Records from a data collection
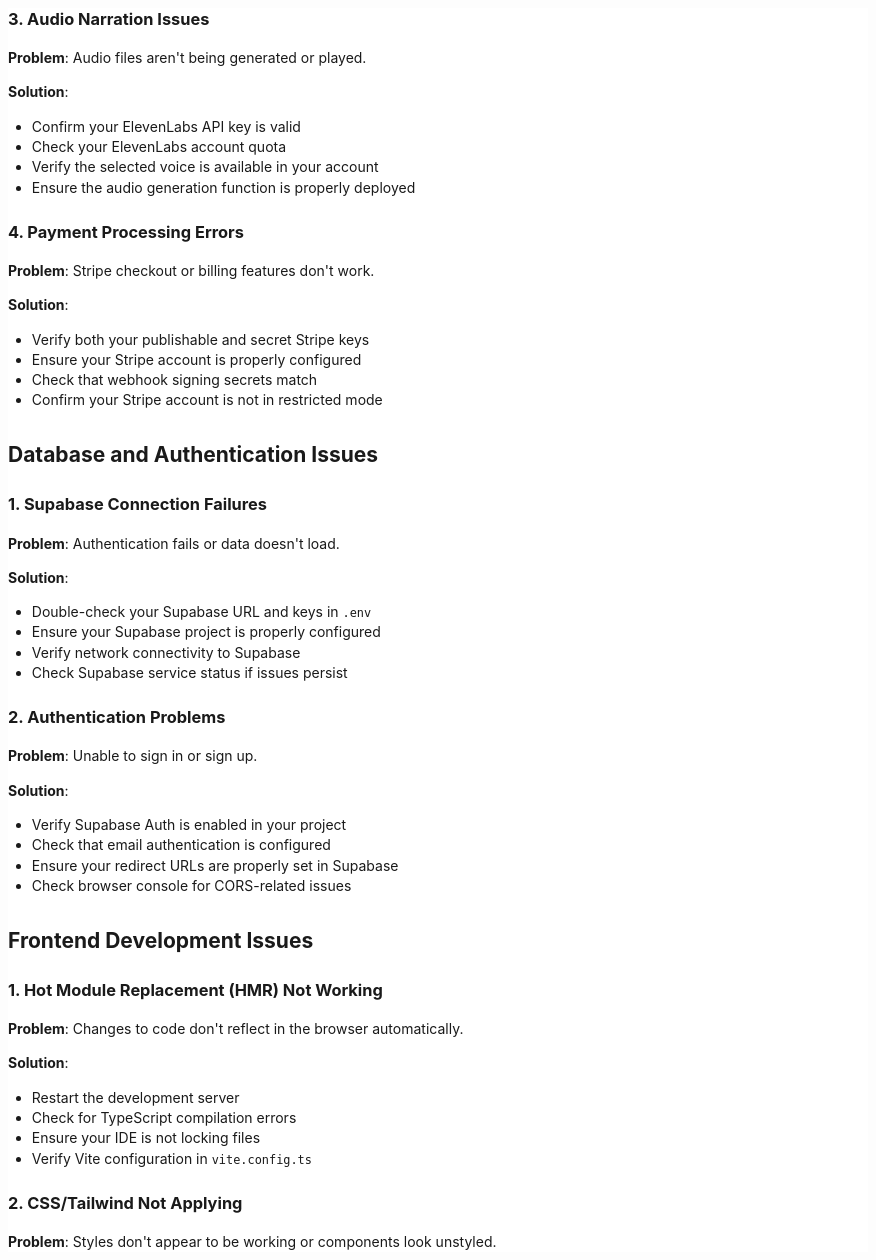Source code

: ### 3. Audio Narration Issues
**Problem**: Audio files aren't being generated or played.

**Solution**:
- Confirm your ElevenLabs API key is valid
- Check your ElevenLabs account quota
- Verify the selected voice is available in your account
- Ensure the audio generation function is properly deployed

### 4. Payment Processing Errors
**Problem**: Stripe checkout or billing features don't work.

**Solution**:
- Verify both your publishable and secret Stripe keys
- Ensure your Stripe account is properly configured
- Check that webhook signing secrets match
- Confirm your Stripe account is not in restricted mode

## Database and Authentication Issues

### 1. Supabase Connection Failures
**Problem**: Authentication fails or data doesn't load.

**Solution**:
- Double-check your Supabase URL and keys in `.env`
- Ensure your Supabase project is properly configured
- Verify network connectivity to Supabase
- Check Supabase service status if issues persist

### 2. Authentication Problems
**Problem**: Unable to sign in or sign up.

**Solution**:
- Verify Supabase Auth is enabled in your project
- Check that email authentication is configured
- Ensure your redirect URLs are properly set in Supabase
- Check browser console for CORS-related issues

## Frontend Development Issues

### 1. Hot Module Replacement (HMR) Not Working
**Problem**: Changes to code don't reflect in the browser automatically.

**Solution**:
- Restart the development server
- Check for TypeScript compilation errors
- Ensure your IDE is not locking files
- Verify Vite configuration in `vite.config.ts`

### 2. CSS/Tailwind Not Applying
**Problem**: Styles don't appear to be working or components look unstyled.
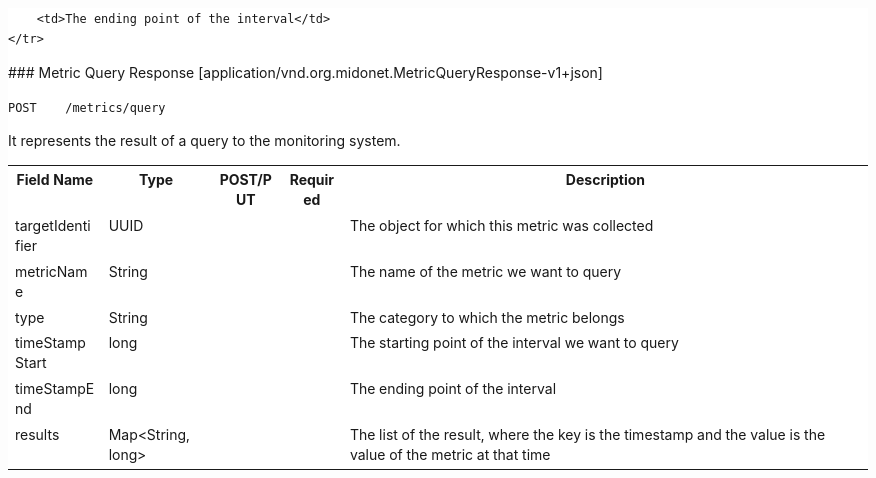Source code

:         <td>The ending point of the interval</td>
    </tr>
</table>

<a name="metricqueryresponse"/>
### Metric Query Response [application/vnd.org.midonet.MetricQueryResponse-v1+json]

    POST    /metrics/query

It represents the result of a query to the monitoring system.

<table>
    <tr>
        <th>Field Name</th>
        <th>Type</th>
        <th>POST/PUT</th>
        <th>Required</th>
        <th>Description</th>
    </tr>
   <tr>
        <td>targetIdentifier</td>
        <td>UUID</td>
        <td/>
        <td/>
        <td>The object for which this metric was collected</td>
    </tr>
    <tr>
        <td>metricName</td>
        <td>String</td>
        <td/>
        <td/>
        <td>The name of the metric we want to query</td>
    </tr>
    <tr>
        <td>type</td>
        <td>String</td>
        <td/>
        <td/>
        <td>The category to which the metric belongs</td>
    </tr>
    <tr>
        <td>timeStampStart</td>
        <td>long</td>
        <td/>
        <td/>
        <td>The starting point of the interval we want to query</td>
    </tr>
    <tr>
        <td>timeStampEnd</td>
        <td>long</td>
        <td/>
        <td/>
        <td>The ending point of the interval</td>
    </tr>
    <tr>
        <td>results</td>
        <td>Map&lt;String, long&gt;</td>
        <td/>
        <td/>
        <td>The list of the result, where the key is the timestamp and the
         value is the value of the metric at that time</td>
    </tr>
</table>
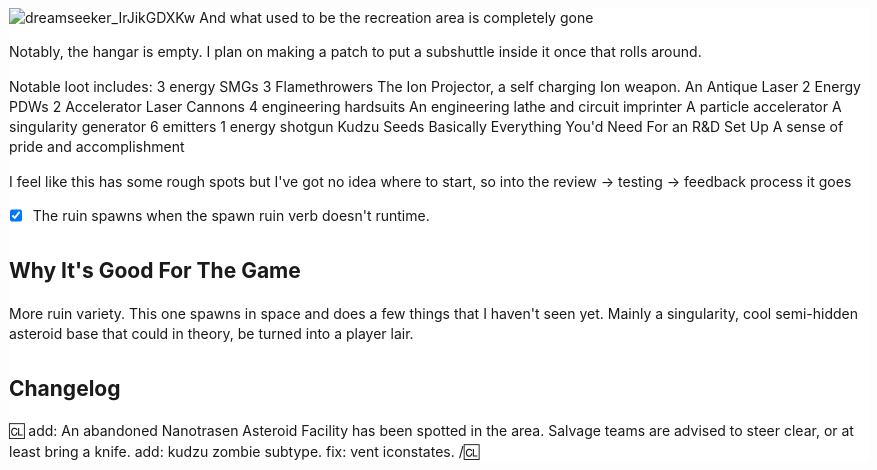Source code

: ![dreamseeker_IrJikGDXKw](https://user-images.githubusercontent.com/94164348/204039133-273f0a19-c9b7-467e-a06a-05e0a951e4e6.png)
And what used to be the recreation area is completely gone

Notably, the hangar is empty. I plan on making a patch to put a
subshuttle inside it once that rolls around.

Notable loot includes:
3 energy SMGs
3 Flamethrowers
The Ion Projector, a self charging Ion weapon.
An Antique Laser
2 Energy PDWs
2 Accelerator Laser Cannons
4 engineering hardsuits
An engineering lathe and circuit imprinter
A particle accelerator
A singularity generator
6 emitters
1 energy shotgun
Kudzu Seeds
Basically Everything You'd Need For an R&D Set Up
A sense of pride and accomplishment



I feel like this has some rough spots but I've got no idea where to
start, so into the review -> testing -> feedback process it goes

- [x] The ruin spawns when the spawn ruin verb doesn't runtime.
## Why It's Good For The Game
More ruin variety. This one spawns in space and does a few things that I
haven't seen yet. Mainly a singularity, cool semi-hidden asteroid base
that could in theory, be turned into a player lair.


## Changelog

:cl:
add: An abandoned Nanotrasen Asteroid Facility has been spotted in the
area. Salvage teams are advised to steer clear, or at least bring a
knife.
add: kudzu zombie subtype. 
fix: vent iconstates.
/:cl:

What you need to do:
Which lines above include the word "want"? Show each one.

Answer box:
        <td>The name of the metric we want to query</td>
        <td>The starting point of the interval we want to query</td>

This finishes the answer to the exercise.